Отец еще при жизни озаботился тем, чтобы все его имущество и активы, если с ним что-то случится, перешли законным наследникам. Мама была первой в списке, но она погибла. Оставалась я – единственная наследница огромного состояния. Завещание вступило в силу, как и хотел отец. Но я до сих пор не могла понять, почему именно этого человека сделали моим опекуном. Почему отец так распорядился, а мама согласилась? Хотя… Я понимала.
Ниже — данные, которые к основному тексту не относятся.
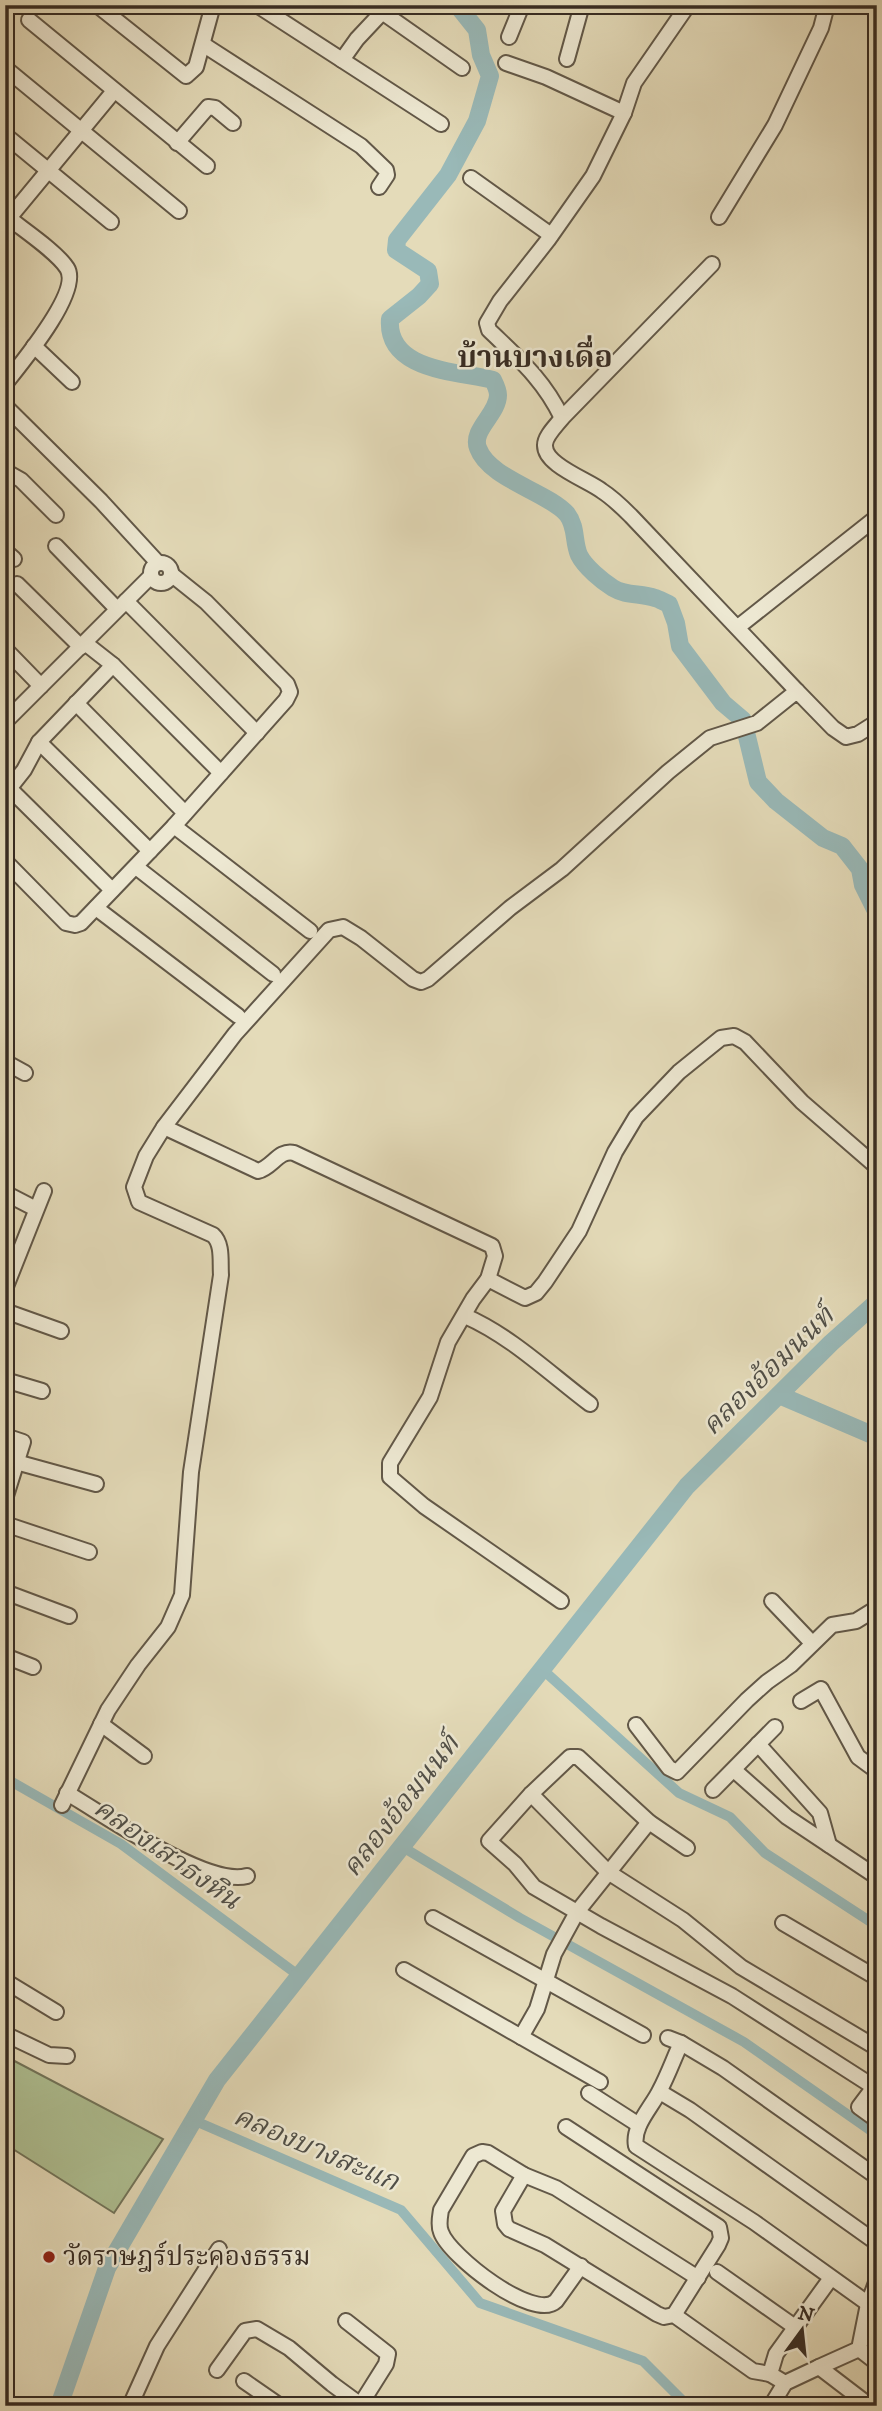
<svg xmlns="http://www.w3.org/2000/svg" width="882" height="2411" font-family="'IM FELL DW Pica','Noto Serif Thai',serif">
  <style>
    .green { fill: #afc194; stroke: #73765c; stroke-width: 2 }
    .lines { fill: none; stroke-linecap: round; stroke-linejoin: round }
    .canal { stroke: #99b9b8; stroke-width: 10 }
    .river { stroke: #99b9b8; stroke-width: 18 }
    .minor-casing { stroke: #625848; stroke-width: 18 }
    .minor { stroke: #ede8d2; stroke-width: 14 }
    .poi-dot { fill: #8f2418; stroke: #ede8d2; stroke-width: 2.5 }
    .labels { text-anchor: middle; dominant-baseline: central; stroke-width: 5; stroke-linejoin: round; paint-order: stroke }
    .poi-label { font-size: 26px; fill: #372c23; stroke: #ede8d2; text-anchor: start }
    .water-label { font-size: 28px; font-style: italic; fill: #504f48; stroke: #ede8d2 }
    .quarter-label { font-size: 30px; font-weight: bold; fill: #372c23; stroke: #ede8d2 }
  </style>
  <rect width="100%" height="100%" fill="#e4dbb9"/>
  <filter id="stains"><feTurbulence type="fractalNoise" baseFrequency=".00286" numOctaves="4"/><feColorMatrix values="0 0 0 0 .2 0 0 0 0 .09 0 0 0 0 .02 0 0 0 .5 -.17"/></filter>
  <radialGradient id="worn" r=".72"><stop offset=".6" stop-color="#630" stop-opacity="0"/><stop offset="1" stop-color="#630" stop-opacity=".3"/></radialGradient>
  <!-- green -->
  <polygon class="green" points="5,2056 163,2139 114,2213 5,2144"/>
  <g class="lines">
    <!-- canal -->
    <g class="canal">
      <polyline points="542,1669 679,1793 730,1817 765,1853 877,1926"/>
      <polyline points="5,1778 121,1844 298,1975"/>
      <polyline points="401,1846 520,1918 744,2042 877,2135"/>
      <polyline points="193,2120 401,2210 480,2303 643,2361 688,2406"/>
    </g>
    <!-- river -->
    <g class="river">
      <path d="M 457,5 L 477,30 L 481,55 L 490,76 L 477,121 L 448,175 L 397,240 L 396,250 L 428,271 L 430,284 L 419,296 L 390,319 C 386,371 457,371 493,380 C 495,384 498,390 498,395 C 498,414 471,430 478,448 C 489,479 548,492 567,514 C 577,527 573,541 579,555 C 585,567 602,581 613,588 C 626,596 641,593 655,598 C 659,599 664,602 669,604 L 676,623 L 680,646 L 723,703 L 743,720 L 758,782 L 776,801 L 823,838 L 842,846 L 860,869 L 863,885 L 877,913"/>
      <polyline points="779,1395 877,1437"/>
      <polyline points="59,2406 107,2268 217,2080 687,1486 831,1343 877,1302"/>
    </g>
    <defs>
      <g id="minor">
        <polyline points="97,5 186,76 196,67 213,5"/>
        <polyline points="257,5 441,124"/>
        <polyline points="372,5 462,68"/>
        <polyline points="29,20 207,166"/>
        <polyline points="509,37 522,5"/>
        <polyline points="204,45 361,146 386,170 387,175 379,187"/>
        <polyline points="567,59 580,12 572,5"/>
        <polyline points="342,60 357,39 388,6"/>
        <polyline points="506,63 546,77 624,113"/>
        <polyline points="5,68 179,211"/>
        <polyline points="5,135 111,222"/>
        <polyline points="177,143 208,107 215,108 233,123"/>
        <polyline points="471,178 551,235"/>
        <path d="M 5,215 C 22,229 56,251 67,268 C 82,291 20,365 5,384"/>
        <polyline points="719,217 775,125 821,28 827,5"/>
        <polyline points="9,218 114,91"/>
        <path d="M 712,264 L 562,418 C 556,426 545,436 545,445 C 544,465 588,480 602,491 C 613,498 622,507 631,516 L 797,691"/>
        <polyline points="34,346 72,382"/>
        <polyline points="5,406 101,501 158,563"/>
        <path d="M 562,418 C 544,380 519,359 489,330 L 487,323 L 500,301 L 548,240 L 593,176 L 624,113 L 634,83 L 688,5"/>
        <polyline points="5,471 21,480 56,515"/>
        <polyline points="56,546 117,609"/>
        <polyline points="5,551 14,559"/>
        <circle cx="161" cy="573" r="10"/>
        <polyline points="17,584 81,647"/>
        <polyline points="126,601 257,733"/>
        <polyline points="738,627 877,517"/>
        <polyline points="5,649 41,686"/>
        <polyline points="113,665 221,773"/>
        <polyline points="76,703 185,813"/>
        <polyline points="5,722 151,576"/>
        <polyline points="39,742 150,851"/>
        <polyline points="10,789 112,890"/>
        <polyline points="5,794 24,770 39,742 113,665 85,643"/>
        <polyline points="174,826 310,931"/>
        <polyline points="5,861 66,923 75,925 81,923 174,826 286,700 290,692 287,684 206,602 171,574"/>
        <polyline points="136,867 273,974"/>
        <polyline points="96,908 238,1016"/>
        <polyline points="5,1062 25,1073"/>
        <path d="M 164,1127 L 258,1171 C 272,1168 279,1149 294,1153 L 492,1246 L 495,1256 L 488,1279 L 473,1299 L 448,1342 L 430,1397 L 390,1463 L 390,1477 L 424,1506 L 561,1601"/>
        <polyline points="5,1193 36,1209"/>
        <polyline points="488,1279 525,1298 536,1293 545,1282 579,1231 615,1152 636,1117 679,1072 721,1038 734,1036 745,1042 802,1102 877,1167"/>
        <polyline points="5,1289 44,1191"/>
        <polyline points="5,1311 61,1331"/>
        <path d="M 465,1316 C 511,1336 550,1374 590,1404"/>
        <polyline points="5,1380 42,1391"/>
        <polyline points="5,1436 23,1442 5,1499"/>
        <polyline points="16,1462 96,1484"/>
        <polyline points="5,1524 89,1552"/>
        <polyline points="5,1592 69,1616"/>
        <polyline points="772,1601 812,1643"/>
        <polyline points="5,1656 33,1667"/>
        <polyline points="801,1701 821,1689 858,1757 877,1771"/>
        <polyline points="101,1724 144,1756"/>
        <polyline points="636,1725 669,1768 677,1772 747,1700 767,1682 791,1665 832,1625 856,1621 877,1608"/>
        <polyline points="758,1744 820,1813 829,1845"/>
        <polyline points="734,1770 787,1817 877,1877"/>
        <polyline points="713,1790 775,1727"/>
        <path d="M 67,1793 C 105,1815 206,1887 247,1876"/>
        <polyline points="531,1794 608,1872 683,1920 741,1967 877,2048"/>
        <path d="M 62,1805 L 108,1710 L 138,1665 L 168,1627 L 182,1595 L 191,1472 L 221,1275 C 220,1262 223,1244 213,1235 L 139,1202 L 134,1187 L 146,1156 L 164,1127 L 235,1034 L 329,930 L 343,927 L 361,938 L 413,979 L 421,982 L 428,979 L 510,908 L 562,869 L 668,772 L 710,738 L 757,723 L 797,691 L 833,728 L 846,737 L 858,734 L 877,722"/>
        <polyline points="687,1848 649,1822 578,1757 570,1757 531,1794 489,1841 515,1864 534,1887 601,1926 732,1996 874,2087"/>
        <polyline points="433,1918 643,2035"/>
        <polyline points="783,1923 877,1978"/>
        <polyline points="404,1970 600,2082"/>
        <polyline points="5,1981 56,2012"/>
        <polyline points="5,2034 49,2055 67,2056"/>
        <polyline points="521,2037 537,2009 554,1954 577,1912 649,1822"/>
        <polyline points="668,2038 681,2043 723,2068 877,2177"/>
        <path d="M 681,2043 C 674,2058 668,2075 660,2090 C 652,2107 632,2126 636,2146 L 754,2222 L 877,2310"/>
        <polyline points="877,2083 859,2107 877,2120"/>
        <polyline points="660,2092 690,2110 877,2243"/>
        <polyline points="589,2093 639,2125"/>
        <polyline points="566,2127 719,2227 721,2238 718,2245 674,2315"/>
        <polyline points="524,2175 503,2211 505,2224 509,2229 545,2245 657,2314 664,2317 674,2315 753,2371 770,2374"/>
        <path d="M 581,2266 L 556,2301 C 534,2322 449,2256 441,2232 C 438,2225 440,2217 441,2210 L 473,2156 L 482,2152 L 488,2153 L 524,2175 L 556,2188 L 698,2278"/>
        <polyline points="717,2272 795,2327"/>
        <polyline points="346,2321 388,2354 386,2364 364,2399"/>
        <polyline points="859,2349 877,2363"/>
        <polyline points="819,2367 859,2349 868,2304 877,2280"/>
        <polyline points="217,2370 245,2331 257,2329 289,2348 332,2384 362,2406"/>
        <polyline points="244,2381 280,2406"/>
        <polyline points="785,2383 770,2374 776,2354 831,2278"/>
        <polyline points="130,2406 157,2346 219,2249"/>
        <polyline points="771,2406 785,2383 819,2367 870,2406"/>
      </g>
    </defs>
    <!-- minor casing -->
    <use href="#minor" class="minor-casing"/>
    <!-- minor -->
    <use href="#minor" class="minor"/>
  </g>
  <!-- markers -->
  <circle class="poi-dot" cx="49" cy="2257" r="7"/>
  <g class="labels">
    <!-- poi labels -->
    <g class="poi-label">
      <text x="63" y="2257">วัดราษฎร์ประคองธรรม</text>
    </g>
    <!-- water labels -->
    <g class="water-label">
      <text transform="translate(768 1371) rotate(-44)">คลองอ้อมนนท์</text>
      <text transform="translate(401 1806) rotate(-52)">คลองอ้อมนนท์</text>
      <text transform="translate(167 1854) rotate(35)">คลองเสาธงหิน</text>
      <text transform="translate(316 2149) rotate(23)">คลองบางสะแก</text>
    </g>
    <!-- quarter labels -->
    <g class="quarter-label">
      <text x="535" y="358">บ้านบางเดื่อ</text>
    </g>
  </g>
  <!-- margin -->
  <rect width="882" height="2411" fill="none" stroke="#e4dbb9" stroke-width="28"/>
  <rect x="7" y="7" width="868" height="2397" fill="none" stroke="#372c23" stroke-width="3.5"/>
  <rect x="14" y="14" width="854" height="2383" fill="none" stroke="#372c23" stroke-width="2"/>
  <!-- north arrow -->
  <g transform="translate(802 2330) rotate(15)" stroke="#ede8d2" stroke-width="5" paint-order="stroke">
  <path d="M0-5L12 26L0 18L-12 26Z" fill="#372c23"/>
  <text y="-10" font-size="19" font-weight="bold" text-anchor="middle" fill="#372c23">N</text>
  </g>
  <rect width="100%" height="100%" filter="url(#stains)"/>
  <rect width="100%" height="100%" fill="url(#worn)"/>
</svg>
Он был сводным младшим братом моей матери и пусть их отношения трещали по швам еще с детства, мой отец видел в нем приемника. Я понимала это, когда мне было одиннадцать, я понимала и сейчас, пусть и сильнее ненавидела своего опекуна. Лучше бы это он разбился в том вертолете.
– Я не хочу ждать.
Поднимаю глаза и отшвыриваю ненавистную бумажку.
Петр Сергеевич укоризненно смотрит на меня и изгибает седеющую бровь. Выглядит так, словно я его непослушная маленькая дочка, которая напрашивается на наказание в виде лишения сладостей и мультиков. Вот только я достаточно взрослая, но никто не хочет признавать факты.
– Эрика, что вы хотите от меня?
– Получить свои деньги.
Стараюсь говорить серьезно, едва удерживаясь от того, чтобы не топнуть ногой и не надуть губы. Я же взрослая! А взрослые не закатывают истерик.
– Вы получите их.
– Но не сейчас, – перебиваю я и злюсь, потому что не сдержалась. А ведь хотела вести себя в соответствии с возрастом и положением. Все же я не девчонка с улицы, а наследница металлургической империи. Вроде бы так.
– Позже. – Петр Сергеевич игнорирует мой выпад и кивает.
Он протягивает руки вперед и аккуратно собирает бумаги. Складывает их в серую папку. Ну вот, показал, что я просила, ответил на вопросы и аудиенция закончена. Я могу проваливать.
– Почему не сейчас?
– Эрика…
– Просто ответьте. Вы получаете деньги за работу. Мои деньги.
Он кривится, но не спорит. Пусть я еще не вступила в наследство, но рано или поздно получу все активы. И деньги-то все равно мои. Моей семьи. И никакой Ян Давидович не помешает мне быть той, кем я родилась.
– Потому что ваш отец так решил.
– Решил, что девчонка не может управлять компанией и грамотно распоряжаться состоянием.
Адвокат недовольно фыркает, но соглашается. Конечно же!
– Потому что он не знал, что случится с ними. Вот если бы он… – мой голос дрожит.
– Эрика, это его слово. Последнее слово и я его исполняю уже семь лет. И продолжу исполнять, пока вам не исполнится двадцать пять.
Цифра, которую я ненавижу.
– Это еще семь лет!
– Достаточно, чтобы получить хорошее образование и набраться опыта. Вы можете учиться быть управленцем или заняться частной галереей. Всё, что пожелаете, Эрика. И двадцать пять – это только начало вашей жизни. Не торопитесь.
Я надуваюсь как воздушный шар. Это во мне кипит злость, а ее пары, выделяемые при нагреве, туманят голову.
– Я готова ждать, но если с него снимут опеку. Пусть и дальше управляет компанией, раз так хотел папа, – ворчливо отвечаю, проговаривая про себя финальную часть фразы: «а после я вышвырну его».